Forts Mcpherson/Gillem celebrate Hispanic American contributions
October 9, 2009
"America's greatest asset is its people and the diversity of its people. Our nation is a mosaic of the world's many cultures and we must take the time to honor and respect the rich heritage and outstanding contributions that help make this country great."
Fort McPherson and Fort Gillem fulfilled these words by Sgt. 1st Class Victor Ortizroche, noncommissioned officer in charge of the U.S. Army Garrison Chaplain Office, by holding a Hispanic Heritage Month celebration at The Commons at Fort McPherson Sept. 30.
Hispanic Heritage Month is observed from Sept. 15 through Oct. 15. It began in 1968 as Hispanic Heritage week under President Lyndon Johnson and was later expanded to a full month by President Ronald Reagan with respect to the anniversary of the independence of five Latin American countries on Sept. 15, 1821: Costa Rica, El Salvador, Guatemala, Honduras and Nicaragua.
During the observation at The Commons, participants were able to gain a taste of Hispanic culture through authentic food and a salsa dance demonstration from professional salsa dancers Sheila Sampath and Andres Nunez.
"It is important to do as much as you can to promote the culture," said Sampath, who owns Sheila's Salsa in Atlanta.
Although not Hispanic (Sampath is of Indian descent), she said she fell in love with the culture, especially the music, when she was introduced to it 12 years ago.
"The music is rich and deep," she said. "What I receive is a culture rich in family and spirituality that has had really good times and times of real struggles."

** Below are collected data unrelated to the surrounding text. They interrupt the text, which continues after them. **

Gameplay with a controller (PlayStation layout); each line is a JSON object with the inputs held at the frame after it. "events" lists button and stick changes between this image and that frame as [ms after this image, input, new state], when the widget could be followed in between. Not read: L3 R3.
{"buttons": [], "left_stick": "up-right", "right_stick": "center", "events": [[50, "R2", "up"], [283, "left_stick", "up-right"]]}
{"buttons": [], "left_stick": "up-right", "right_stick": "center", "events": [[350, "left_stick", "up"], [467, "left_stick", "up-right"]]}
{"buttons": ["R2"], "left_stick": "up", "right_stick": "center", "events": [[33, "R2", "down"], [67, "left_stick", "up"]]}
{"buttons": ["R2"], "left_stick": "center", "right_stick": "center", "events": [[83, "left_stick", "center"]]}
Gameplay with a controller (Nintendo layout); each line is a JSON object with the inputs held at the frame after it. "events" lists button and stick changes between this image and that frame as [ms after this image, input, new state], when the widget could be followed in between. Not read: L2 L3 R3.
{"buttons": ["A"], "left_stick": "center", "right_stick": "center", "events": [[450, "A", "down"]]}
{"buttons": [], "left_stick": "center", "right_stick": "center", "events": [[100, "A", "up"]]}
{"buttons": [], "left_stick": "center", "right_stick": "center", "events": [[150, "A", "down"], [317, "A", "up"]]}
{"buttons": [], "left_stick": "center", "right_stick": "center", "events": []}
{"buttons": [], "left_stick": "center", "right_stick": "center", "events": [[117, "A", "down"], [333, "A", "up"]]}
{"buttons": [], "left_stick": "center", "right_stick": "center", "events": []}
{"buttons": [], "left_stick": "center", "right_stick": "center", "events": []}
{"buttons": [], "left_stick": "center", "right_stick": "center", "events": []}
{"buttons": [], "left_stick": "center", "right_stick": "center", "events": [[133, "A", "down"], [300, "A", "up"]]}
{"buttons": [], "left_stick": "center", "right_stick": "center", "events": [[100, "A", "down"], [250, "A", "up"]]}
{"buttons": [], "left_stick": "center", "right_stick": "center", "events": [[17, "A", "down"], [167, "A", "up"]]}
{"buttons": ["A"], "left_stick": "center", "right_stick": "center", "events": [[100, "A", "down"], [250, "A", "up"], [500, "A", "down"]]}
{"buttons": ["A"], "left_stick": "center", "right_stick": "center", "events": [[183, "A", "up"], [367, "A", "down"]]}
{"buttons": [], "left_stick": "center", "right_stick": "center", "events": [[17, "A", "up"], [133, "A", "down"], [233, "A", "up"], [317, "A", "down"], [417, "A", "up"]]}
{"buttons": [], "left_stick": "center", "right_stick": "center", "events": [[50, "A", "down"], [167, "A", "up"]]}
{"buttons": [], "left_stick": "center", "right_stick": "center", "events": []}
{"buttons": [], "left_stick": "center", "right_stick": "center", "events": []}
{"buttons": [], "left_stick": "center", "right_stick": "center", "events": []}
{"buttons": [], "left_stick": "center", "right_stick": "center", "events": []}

The fact that a non-Hispanic can embrace another culture is a path that more people need to follow, said Maj. Ellen Diaz, G4 logistics officer for U.S. Army Forces Command.
"It doesn't matter where you come from. You can share cultures," said Diaz, who is of Puerto Rican descent. "As a community, we need to do more to educate ourselves about different cultures."
Carol Eubanks, narrator and USAG Public Affairs Office public affairs specialist, spoke of notable Hispanic Americans in the Army's history, including Master Sgt. Roy Benavidez, Medal of Honor winner in Vietnam and Gen. Richard Cavazos, the first Hispanic four-star general and former commanding general of FORSCOM (1982 to 1984).
Ortizroche spoke of Hispanic Americans currently serving.
"As we speak, 125,000 men and women of Hispanic heritage are serving in more than 120 countries around the world. They now represent almost 10 percent of our military, the largest number in U.S. history," he said.
To further illustrate the contributions to the armed forces made by Hispanic Americans, who have served in every major American conflict and earned more than three dozen Medals of Honor, Ortizroche mentioned a place that has done more than its share to contribute.
"There's a street just west of Chicago that many Hispanic Americans have called home for decades. It is a humble area, just shy of two blocks long. But that street has contributed dozens of people to military service - possibly more than any other street of comparable size anywhere in the country - 84 men from 26 families, who served in World War II, Korea and Vietnam. This street is now known as Hero Street USA."
Although not Hispanic, the event guest speaker, retired Command Sgt. Maj. Nick Piacentini, had much to add to the event.
"If you're wondering how an Italian American can be a guest speaker, you're not alone," he joked.
But his following words were more serious, especially when speaking of how his mother shaped him to respect all cultures and people.
"I remember Mom took me aside and told me, 'You're going to be with a lot of kids not like you, so you treat them all with dignity and respect. You don't prejudge.'"
Those words stayed with and helped him in his nearly 39 years in the Army, said Piacentini.
Getting to know, showing concern for and reaching out to others may have lead others to reach back to him, he added.
Piacentini said it is still important to live an inclusive lifestyle.
"All it takes is just the opportunity to get to know people a little better and you'll be surprised of what you can learn," he said. "Before you prejudge someone, take the time to just say good morning."
The celebration did much to highlight the Hispanic American contributions to America, said Sgt. 1st Class Mark Steinfeld, equal opportunity advisor, USAG Equal Opportunity Office.
"We paid respect to those of Hispanic descent. The audience was captivated, entertained and educated on the nuances of Hispanic Heritage," he said. "It is a rich and beautiful culture, impossible to summarize in just one day or even one whole month."
Those who were unable to attend due to operational constraints missed out on one of the better Fort McPherson and Fort Gillem Garrison ethnic events of 2009."